* **INSTRUCTIONS FOR THE TASK**: List the records as a numbered list, from the line containing "Which range on" through the line containing "In the Калорийность", both included and with blank lines left out.

EXERCISE MATERIAL Block Start

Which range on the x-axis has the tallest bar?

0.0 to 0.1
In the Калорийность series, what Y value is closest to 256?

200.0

EXERCISE MATERIAL Block End
EXERCISE MATERIAL Block Start

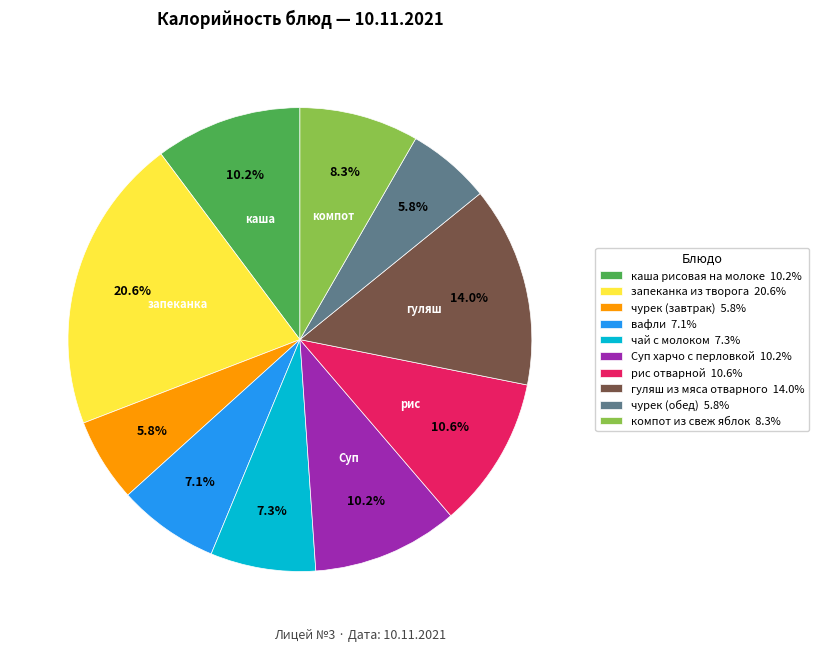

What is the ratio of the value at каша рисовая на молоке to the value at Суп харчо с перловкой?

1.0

EXERCISE MATERIAL Block End

* **RESULT**:
1. Which range on the x-axis has the tallest bar?
2. 0.0 to 0.1
3. In the Калорийность series, what Y value is closest to 256?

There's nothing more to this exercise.